Watching The Red Shoes in recent times (the other night on TCM), I marvel at its depiction of the same world, only now I find myself even more mesmerized by the figure of the dashing and demanding Anton Walbrook, who seems so hauntingly real to me in his relentless hunger for artistic exaltation. He is not a merchant. Not a cast-couching lout. He is the producer of great performances. He is the true impresario.

In Lermontov, I can see shades of John Ringling North — the impeccably attired, elusive mogul assuming a position above it all. North must have known what an impresario can do for the circus. If his uncles gave the show the respect of a family operation, North gave it the flamboyance of one man’s superior vision. Like most entrepreneurs, he did not direct or design. More often, they inspire. Badger. Hold out. Expect. Push. Insist. Even dream, sometimes madly ...

Now at the Circus World Museum in Baraboo, where at long last the long-guarded Ringling-Barnum Archives have been opened to the public, there are a couple of stunning documents written in North’s own handwriting. These two discoveries open wide a window into the emotions of a man who rarely revealed his innermost thoughts on the subject of producing. In his own handwriting, we can witness him boldly issuing notes on the 1951 show after it had just opened.

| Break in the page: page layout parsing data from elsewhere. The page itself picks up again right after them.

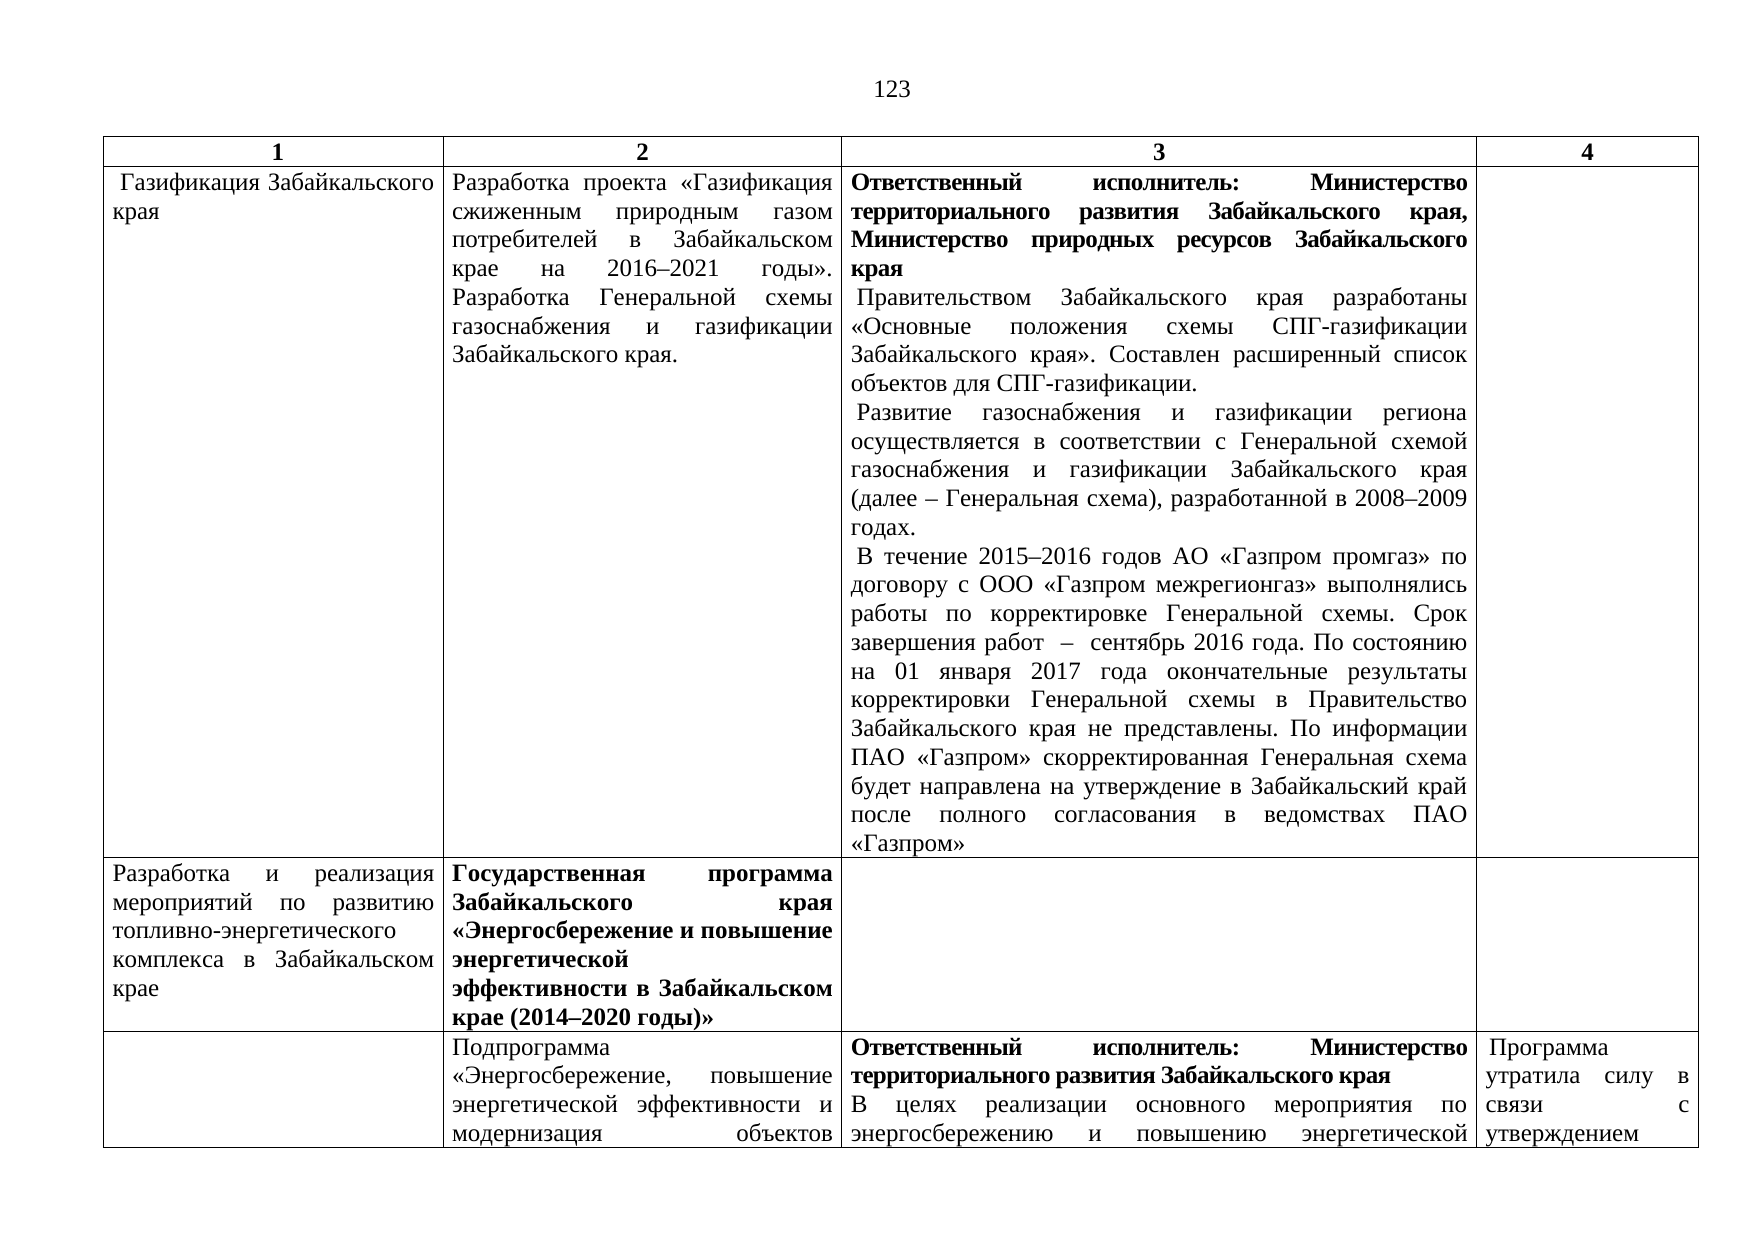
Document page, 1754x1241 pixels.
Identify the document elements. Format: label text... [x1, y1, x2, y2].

table_cell [1477, 858, 1698, 1031]
table_cell [104, 1032, 443, 1147]
table_cell [1477, 167, 1698, 857]
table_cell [842, 1032, 1476, 1147]
table_header 1 [104, 137, 443, 166]
table_cell Разработка проекта «Газификация сжиженным природным газом потребителей в Забайкальском крае на 2016–2021 годы». Разработка Генеральной схемы газоснабжения и газификации Забайкальского края. [444, 167, 841, 857]
table_header 2 [444, 137, 841, 166]
table_cell Государственная программа Забайкальского края «Энергосбережение и повышение энергетической эффективности в Забайкальском крае (2014–2020 годы)» [444, 858, 841, 1031]
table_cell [1477, 1032, 1698, 1147]
table_cell [842, 858, 1476, 1031]
table_cell Газификация Забайкальского края [104, 167, 443, 857]
table_header 3 [842, 137, 1476, 166]
table_header 4 [1477, 137, 1698, 166]
table_cell Ответственный исполнитель: Министерство территориального развития Забайкальского края, Министерство природных ресурсов Забайкальского края Правительством Забайкальского края разработаны «Основные положения схемы СПГ-газификации Забайкальского края». Составлен расширенный список объектов для СПГ-газификации. Развитие газоснабжения и газификации региона осуществляется в соответствии с Генеральной схемой газоснабжения и газификации Забайкальского края (далее – Генеральная схема), разработанной в 2008–2009 годах. В течение 2015–2016 годов АО «Газпром промгаз» по договору с ООО «Газпром межрегионгаз» выполнялись работы по корректировке Генеральной схемы. Срок завершения работ – сентябрь 2016 года. По состоянию на 01 января 2017 года окончательные результаты корректировки Генеральной схемы в Правительство Забайкальского края не представлены. По информации ПАО «Газпром» скорректированная Генеральная схема будет направлена на утверждение в Забайкальский край после полного согласования в ведомствах ПАО «Газпром» [842, 167, 1476, 857]
table_cell Разработка и реализация мероприятий по развитию топливно-энергетического комплекса в Забайкальском крае [104, 858, 443, 1031]
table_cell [444, 1032, 841, 1147]
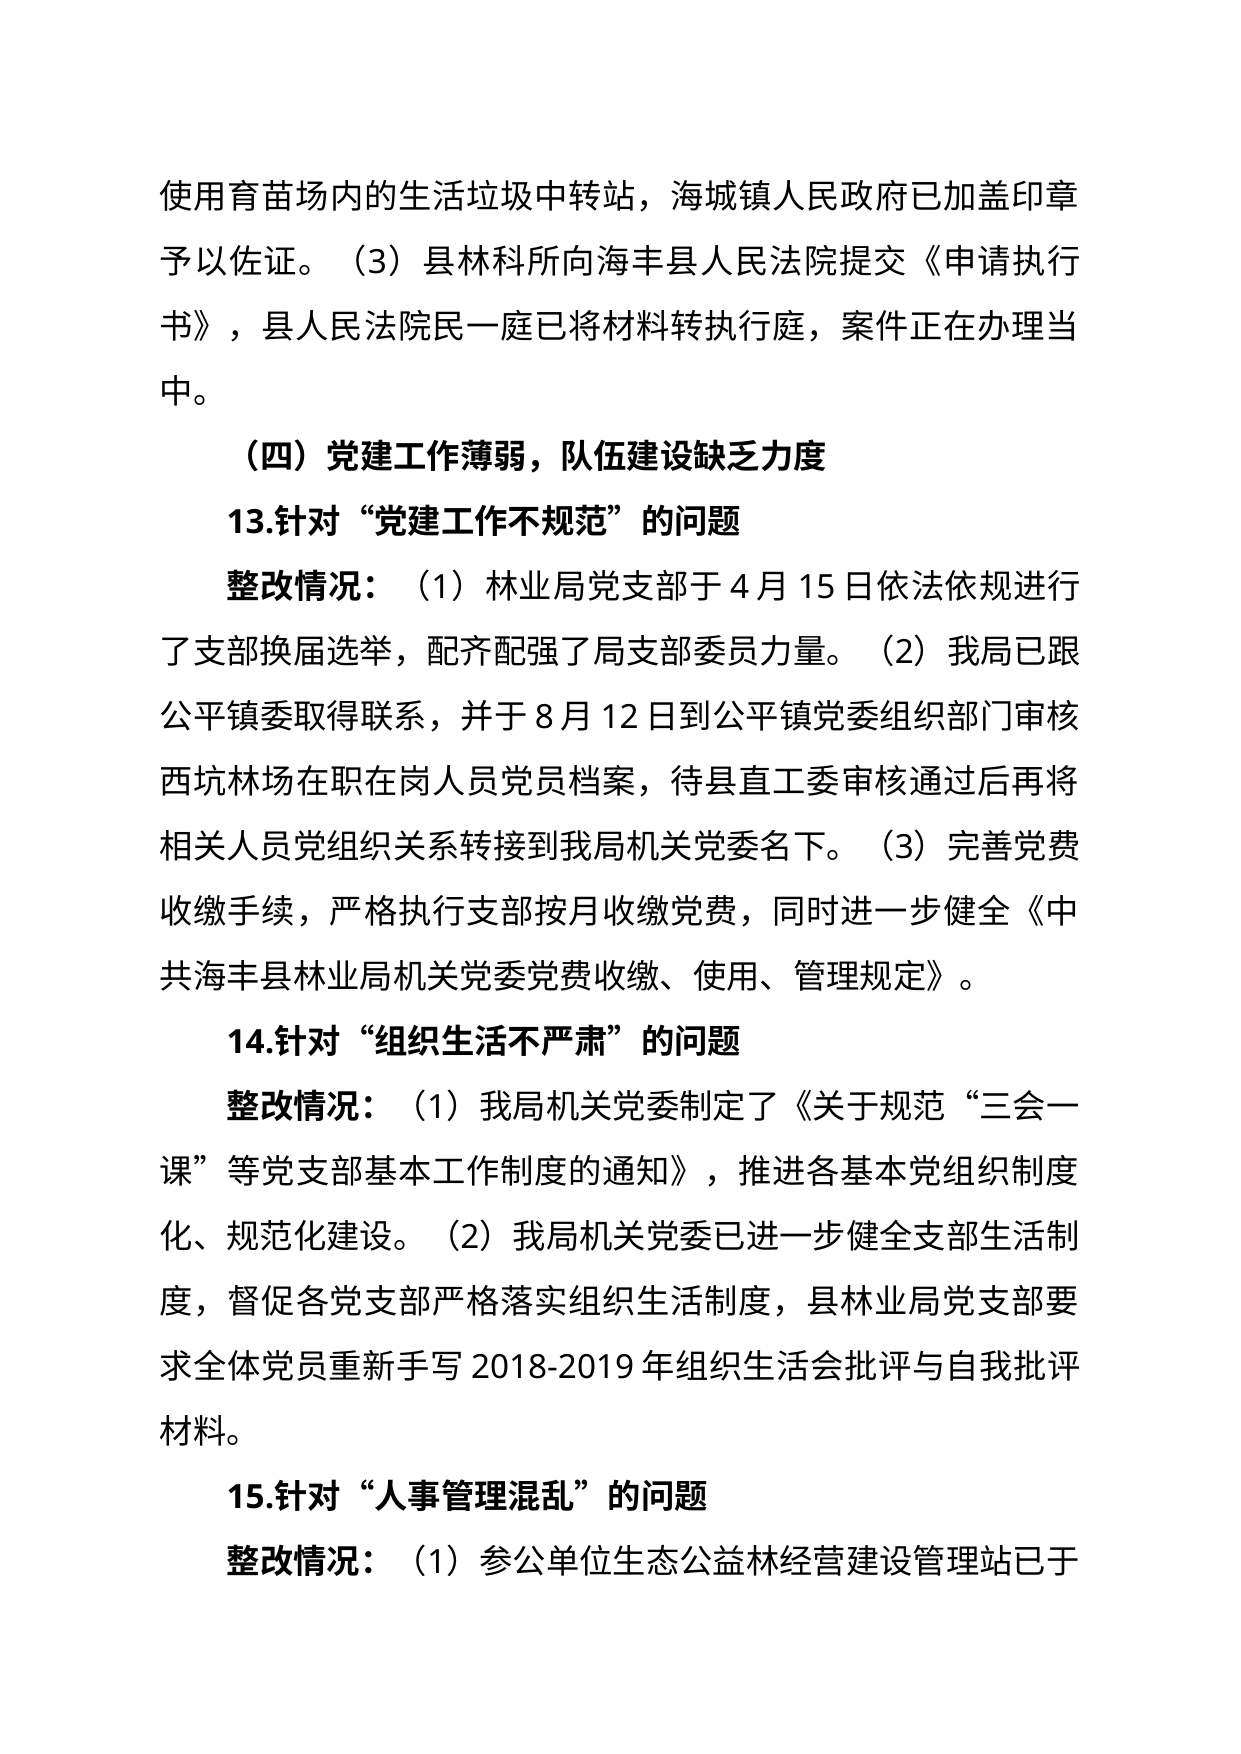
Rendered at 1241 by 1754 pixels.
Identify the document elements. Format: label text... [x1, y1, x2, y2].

text （四）党建工作薄弱，队伍建设缺乏力度 [159, 422, 1081, 487]
text 13.针对“党建工作不规范”的问题 [159, 487, 1081, 552]
text 15.针对“人事管理混乱”的问题 [159, 1462, 1081, 1527]
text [159, 1527, 1081, 1592]
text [159, 162, 1081, 422]
text 整改情况：（1）林业局党支部于4月15日依法依规进行了支部换届选举，配齐配强了局支部委员力量。（2）我局已跟公平镇委取得联系，并于8月12日到公平镇党委组织部门审核西坑林场在职在岗人员党员档案，待县直工委审核通过后再将相关人员党组织关系转接到我局机关党委名下。（3）完善党费收缴手续，严格执行支部按月收缴党费，同时进一步健全《中共海丰县林业局机关党委党费收缴、使用、管理规定》。 [159, 552, 1081, 1007]
text 整改情况：（1）我局机关党委制定了《关于规范“三会一课”等党支部基本工作制度的通知》，推进各基本党组织制度化、规范化建设。（2）我局机关党委已进一步健全支部生活制度，督促各党支部严格落实组织生活制度，县林业局党支部要求全体党员重新手写2018-2019年组织生活会批评与自我批评材料。 [159, 1072, 1081, 1462]
text 14.针对“组织生活不严肃”的问题 [159, 1007, 1081, 1072]
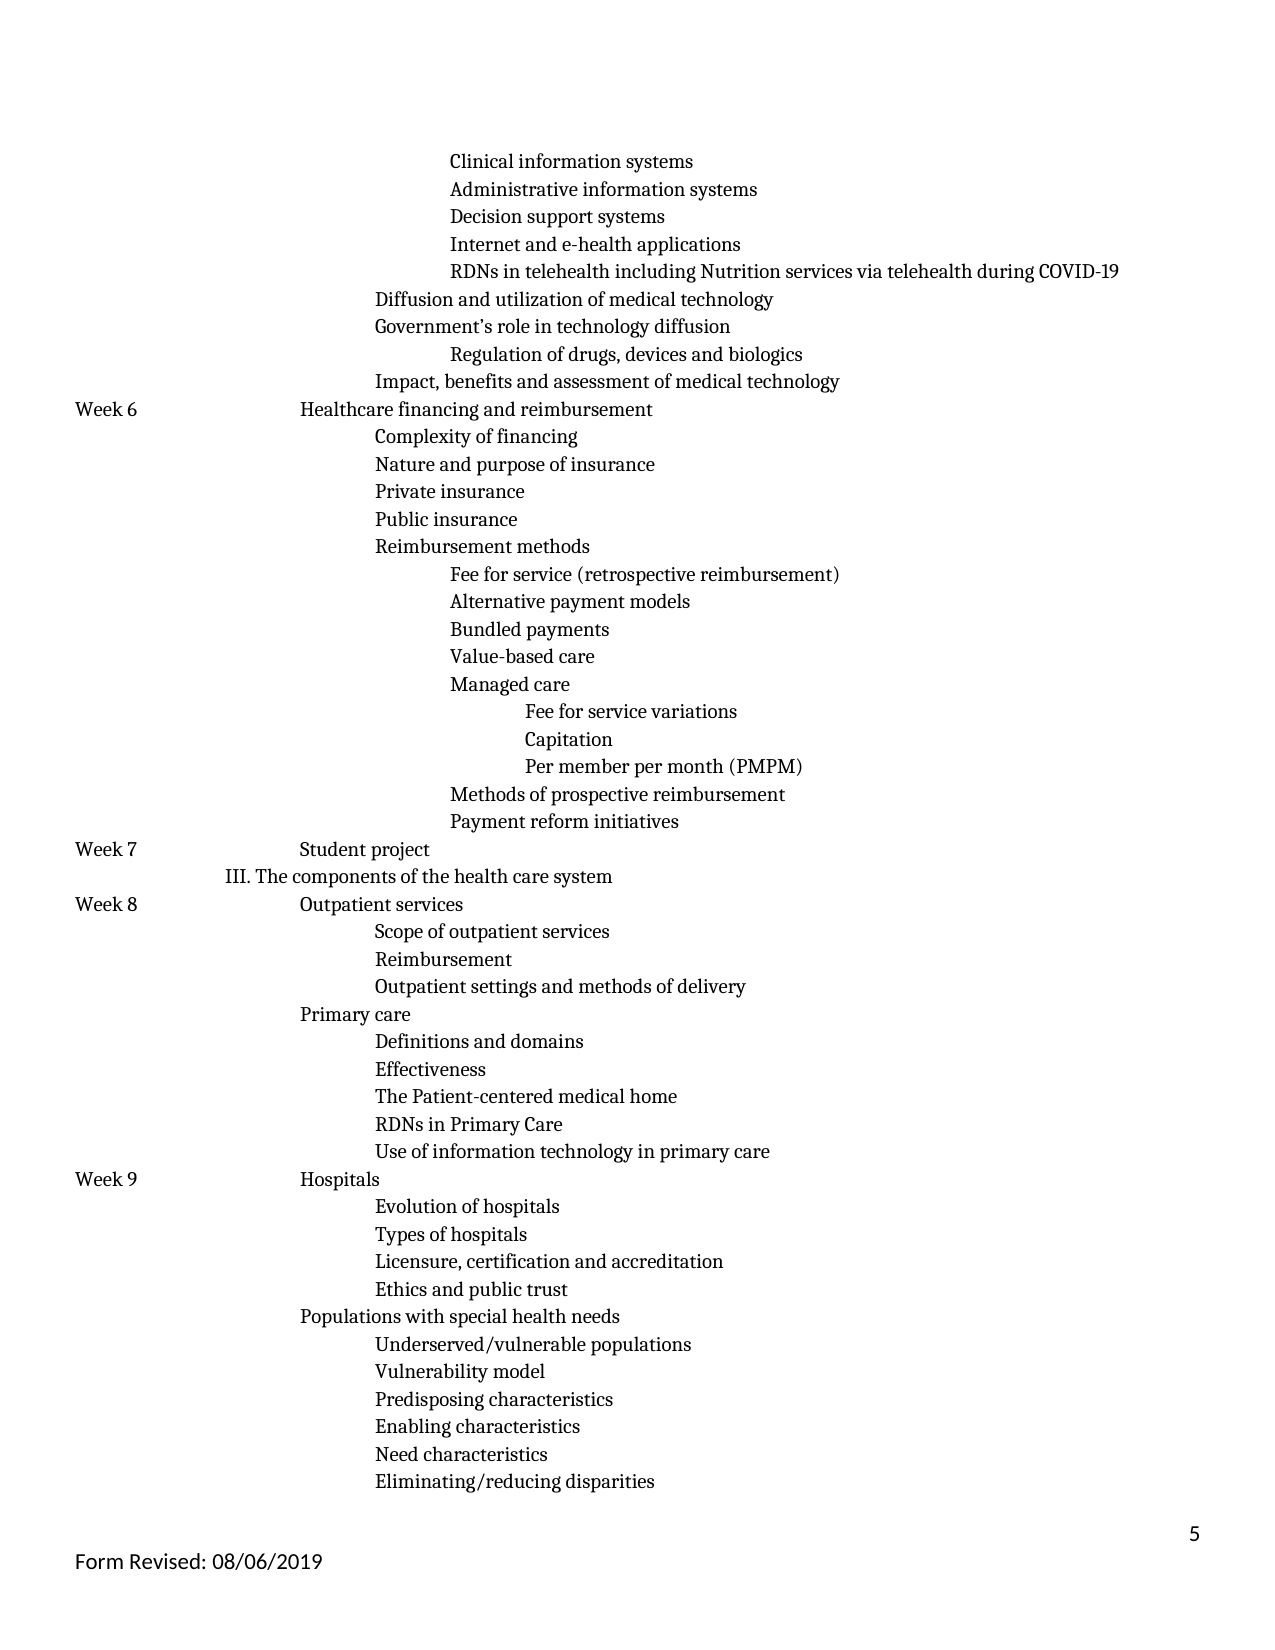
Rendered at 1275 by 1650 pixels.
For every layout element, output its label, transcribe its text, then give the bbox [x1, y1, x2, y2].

text Complexity of financing [75, 425, 1200, 449]
text Capitation [75, 727, 1200, 751]
text Reimbursement methods [75, 535, 1200, 559]
text Fee for service (retrospective reimbursement) [75, 562, 1200, 586]
text Need characteristics [75, 1442, 1200, 1466]
text Reimbursement [75, 947, 1200, 971]
text Week 7 Student project [75, 837, 1200, 861]
text Ethics and public trust [75, 1277, 1200, 1301]
text Decision support systems [75, 205, 1200, 229]
text Nature and purpose of insurance [75, 452, 1200, 476]
text Private insurance [75, 480, 1200, 504]
text Predisposing characteristics [75, 1387, 1200, 1411]
text Effectiveness [75, 1057, 1200, 1081]
text The Patient-centered medical home [75, 1085, 1200, 1109]
text Enabling characteristics [75, 1415, 1200, 1439]
text Underserved/vulnerable populations [75, 1332, 1200, 1356]
text Licensure, certification and accreditation [75, 1250, 1200, 1274]
text Outpatient settings and methods of delivery [75, 975, 1200, 999]
text Alternative payment models [75, 590, 1200, 614]
text Regulation of drugs, devices and biologics [75, 342, 1200, 366]
text Definitions and domains [75, 1030, 1200, 1054]
text Methods of prospective reimbursement [75, 782, 1200, 806]
text Use of information technology in primary care [75, 1140, 1200, 1164]
text Government’s role in technology diffusion [75, 315, 1200, 339]
text Clinical information systems [75, 150, 1200, 174]
text Managed care [75, 672, 1200, 696]
text Primary care [75, 1002, 1200, 1026]
text Bundled payments [75, 617, 1200, 641]
text Week 9 Hospitals [75, 1167, 1200, 1191]
text Internet and e-health applications [75, 232, 1200, 256]
text Scope of outpatient services [75, 920, 1200, 944]
text RDNs in Primary Care [75, 1112, 1200, 1136]
text III. The components of the health care system [150, 865, 1200, 889]
text Eliminating/reducing disparities [75, 1470, 1200, 1494]
text RDNs in telehealth including Nutrition services via telehealth during COVID-19 [75, 260, 1200, 284]
text Week 6 Healthcare financing and reimbursement [75, 397, 1200, 421]
text Value-based care [75, 645, 1200, 669]
text Impact, benefits and assessment of medical technology [75, 370, 1200, 394]
text Fee for service variations [75, 700, 1200, 724]
text Populations with special health needs [75, 1305, 1200, 1329]
text Diffusion and utilization of medical technology [75, 287, 1200, 311]
text Evolution of hospitals [75, 1195, 1200, 1219]
text Week 8 Outpatient services [75, 892, 1200, 916]
text Administrative information systems [75, 177, 1200, 201]
text Vulnerability model [75, 1360, 1200, 1384]
text Payment reform initiatives [75, 810, 1200, 834]
text Per member per month (PMPM) [75, 755, 1200, 779]
text Types of hospitals [75, 1222, 1200, 1246]
text Public insurance [75, 507, 1200, 531]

There is a lot of the bluntness of a Lertmontov in them: “Sammy Grossman, arrange Veronica Martel so it will be perfection. Doug Morris, give her perfect lighting. This is a new star with a magnetic personality.”

And more, of which .. “As of today, I demand that all acts finish their numbers together and any feuds as such will engage themselves for mortal combat outside of the circus arena.” Lermontov? Walbrook?

Here is my favorite picture of the mysterious Mr. North, who strangely almost never attended any of the circuses he produced once they passed through dress rehearsal and onto opening night. So tentative, standing there all alone at the edge of the Paris opening during the European tour. Insecure about his own work? Not quite sold on the result? Holding out still for something he knows he may never achieve? Waiting, still, perhaps, for his own elusive Lermontov masterpiece?

[photos, above: Anton Walbrook in The Red Shoes; Guy Laliberte; Cliff Vargas; John Ringling North, in Business Week, October 12, 1963)

First posted February 14, 2008


Raffaele De Ritis said...

so I hope your next book will be about "Unknown Johnny North", if you starts to dig into this treasure finally opened.
This Paris picture is touching.

Ben Trumble said...

I can certainly buy the idea of JRN as Impresario, those I might question the consistency of his "vision" through the years. I suspect that Robert Ringling had a distinct "vision" as well, but lack the talent for intrigue and infighting. Both were rather more interesting showmen in the theatrical sense than the original brothers -- even Al. I think Irvin Feld enjoyed playing Impresario so long as he was spending somebody else's money. Vargas had it in spades, he just played in a different league.

It's harder to see casting a glance back earlier. Was Charles Sparks an Impresario, or James Bailey? Both were certainly brilliant and detail oriented, but for them maybe it was the mechanics of circus more than the flash and the spangles once the gas lights glowed.